ACTIVITY: Would you repeat the whole listing exactly?

INPUT DATA:
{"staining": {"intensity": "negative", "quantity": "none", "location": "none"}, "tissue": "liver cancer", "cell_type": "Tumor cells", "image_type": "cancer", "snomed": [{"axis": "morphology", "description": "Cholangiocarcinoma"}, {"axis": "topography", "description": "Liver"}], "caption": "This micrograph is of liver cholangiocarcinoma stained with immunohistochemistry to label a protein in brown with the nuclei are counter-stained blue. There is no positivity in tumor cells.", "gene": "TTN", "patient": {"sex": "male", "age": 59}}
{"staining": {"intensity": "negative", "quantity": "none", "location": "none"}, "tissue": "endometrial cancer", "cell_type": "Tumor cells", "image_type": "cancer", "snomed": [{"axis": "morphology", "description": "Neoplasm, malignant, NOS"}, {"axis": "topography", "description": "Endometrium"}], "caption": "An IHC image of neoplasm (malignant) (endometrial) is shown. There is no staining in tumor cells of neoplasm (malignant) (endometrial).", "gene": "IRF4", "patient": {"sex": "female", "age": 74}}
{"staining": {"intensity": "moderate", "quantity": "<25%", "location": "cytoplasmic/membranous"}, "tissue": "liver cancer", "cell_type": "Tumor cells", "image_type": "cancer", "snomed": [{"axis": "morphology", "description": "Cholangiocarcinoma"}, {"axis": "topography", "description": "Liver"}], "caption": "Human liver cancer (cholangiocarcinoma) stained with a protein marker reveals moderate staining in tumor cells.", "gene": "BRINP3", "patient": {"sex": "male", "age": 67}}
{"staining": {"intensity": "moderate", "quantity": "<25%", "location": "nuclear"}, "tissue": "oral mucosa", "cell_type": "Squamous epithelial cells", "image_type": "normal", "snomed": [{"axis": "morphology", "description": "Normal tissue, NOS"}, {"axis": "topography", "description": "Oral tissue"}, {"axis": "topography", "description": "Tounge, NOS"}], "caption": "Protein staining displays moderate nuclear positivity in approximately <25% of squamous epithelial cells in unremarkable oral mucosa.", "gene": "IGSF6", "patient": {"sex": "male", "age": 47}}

WRITTEN ANSWER:
{"staining": {"intensity": "negative", "quantity": "none", "location": "none"}, "tissue": "liver cancer", "cell_type": "Tumor cells", "image_type": "cancer", "snomed": [{"axis": "morphology", "description": "Cholangiocarcinoma"}, {"axis": "topography", "description": "Liver"}], "caption": "This micrograph is of liver cholangiocarcinoma stained with immunohistochemistry to label a protein in brown with the nuclei are counter-stained blue. There is no positivity in tumor cells.", "gene": "TTN", "patient": {"sex": "male", "age": 59}}
{"staining": {"intensity": "negative", "quantity": "none", "location": "none"}, "tissue": "endometrial cancer", "cell_type": "Tumor cells", "image_type": "cancer", "snomed": [{"axis": "morphology", "description": "Neoplasm, malignant, NOS"}, {"axis": "topography", "description": "Endometrium"}], "caption": "An IHC image of neoplasm (malignant) (endometrial) is shown. There is no staining in tumor cells of neoplasm (malignant) (endometrial).", "gene": "IRF4", "patient": {"sex": "female", "age": 74}}
{"staining": {"intensity": "moderate", "quantity": "<25%", "location": "cytoplasmic/membranous"}, "tissue": "liver cancer", "cell_type": "Tumor cells", "image_type": "cancer", "snomed": [{"axis": "morphology", "description": "Cholangiocarcinoma"}, {"axis": "topography", "description": "Liver"}], "caption": "Human liver cancer (cholangiocarcinoma) stained with a protein marker reveals moderate staining in tumor cells.", "gene": "BRINP3", "patient": {"sex": "male", "age": 67}}
{"staining": {"intensity": "moderate", "quantity": "<25%", "location": "nuclear"}, "tissue": "oral mucosa", "cell_type": "Squamous epithelial cells", "image_type": "normal", "snomed": [{"axis": "morphology", "description": "Normal tissue, NOS"}, {"axis": "topography", "description": "Oral tissue"}, {"axis": "topography", "description": "Tounge, NOS"}], "caption": "Protein staining displays moderate nuclear positivity in approximately <25% of squamous epithelial cells in unremarkable oral mucosa.", "gene": "IGSF6", "patient": {"sex": "male", "age": 47}}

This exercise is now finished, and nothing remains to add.